Yüksek testosteronlu sporcusunu koruyan Cezayir; gelecekte trans sporcuların yarışmasın karşı çıkarsa “Biz İmane’ı yarıştırdık ama” denecektir. Bu destek, gelecekte eşcinselliğin yasak olduğu bir ülkenin eşcinselliğe sempati ile bakması için verilen rüşvettir.

2022’de Antalya’da on yedincisi yapılan Avrupa Spor Bakanları Konferansı’nda alınan kararda 14 kez “cinsel tercih ve cinsiyet yönelimi” kelimesi geçiyor. Bu kararda cinsiyet değiştiren sporcular korunmaktadır. Spor Bakanımız, bu kongrede altına imza atılan kararları gözden geçirmelidir.

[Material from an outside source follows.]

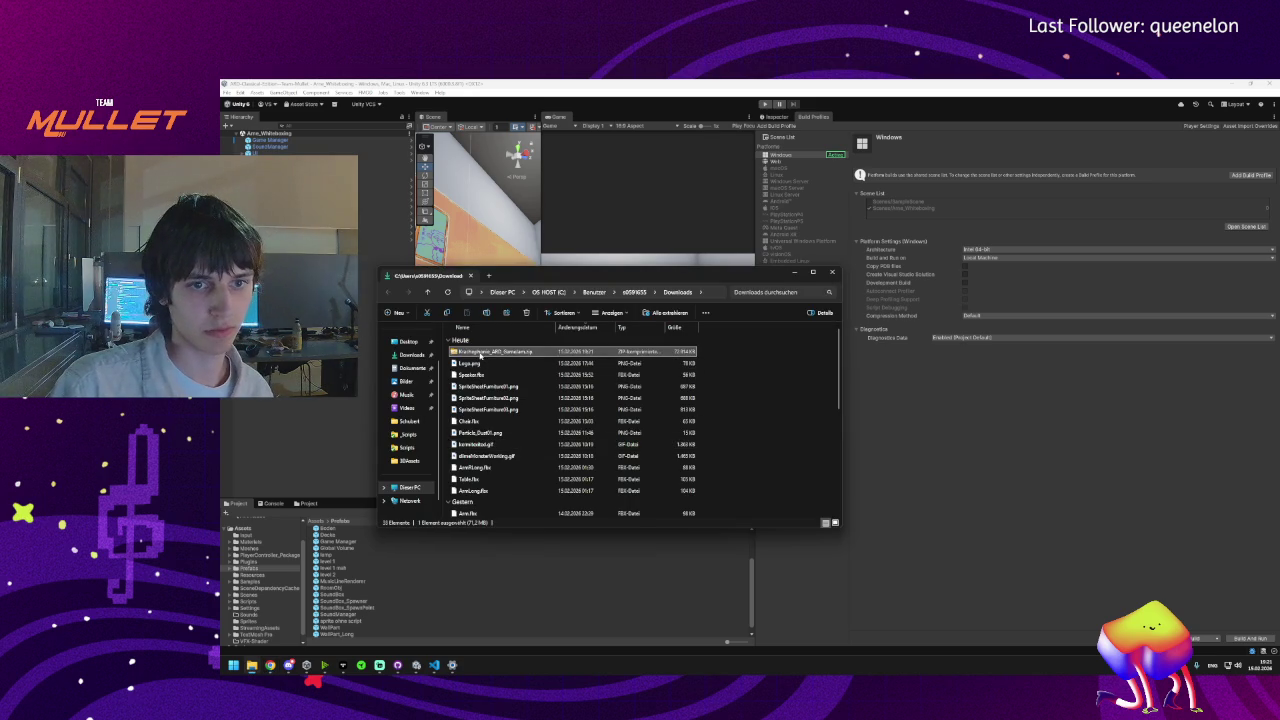
{"action": "right_click", "coordinate": [483, 357]}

28 Şubat 2023 tarihli, “Depremden mal kaçırmak” isimli yazımda TFF’nin “Çocuk Koruma Yönetmeliği”nde UEFA’nın yönetmeliğindeki gibi çocukların cinsel yöneliminin koruma altına alındığını yazmıştım. Şimdi TFF Yönetimi değişti. TFF’nin yeni yönetimi; çocuklarımızın spor yaparken karşı karşıya kalabileceği cinsel yönelim sapkınlıklarına karşı çocuklarımızı koruyacak mı? İlgili yönetmeliğin cinsel yönelime dair maddeleri çıkarılarak bunu kanıtlamalı.

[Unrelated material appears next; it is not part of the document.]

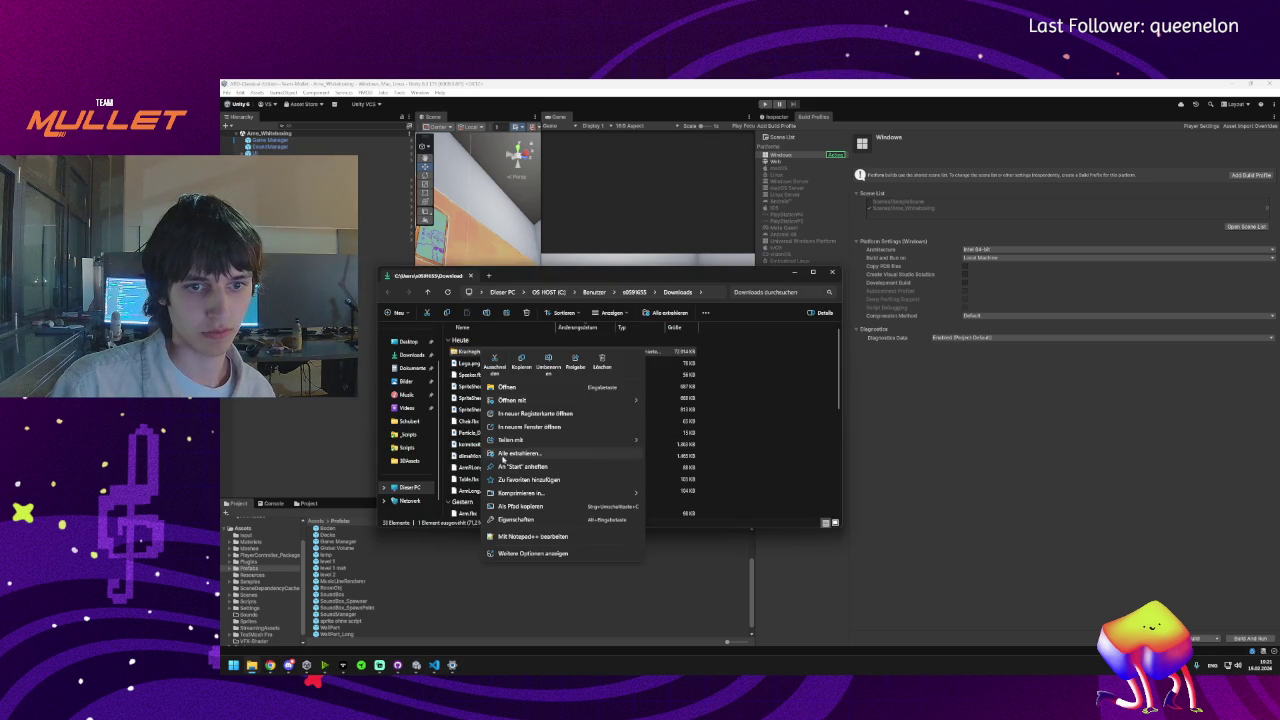
{"action": "left_click", "coordinate": [519, 453]}
{"action": "left_click", "coordinate": [806, 451]}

LGBTi baskısı kadınların spor yapmasını engelliyor. Kadının adını spor sahalarından silmeye çalışıyorlar. Nasıl sporcuların doping sayesinde kazandığı madalyalar geçmişe yönelik geri alınıyorsa; trans ve yüksek testosteronlu sporcuların da geçmişte bu avantajları nedeniyle kadınlardan çaldığı madalyalar geri alınmalıdır. Kadınlar kategorisi yarışlarında sadece kadınlar yarışmalıdır. Adil oyun için, spor sahalarında trans veya yüksek testosteronlu kişilerin kadınların karşısında yeri yoktur.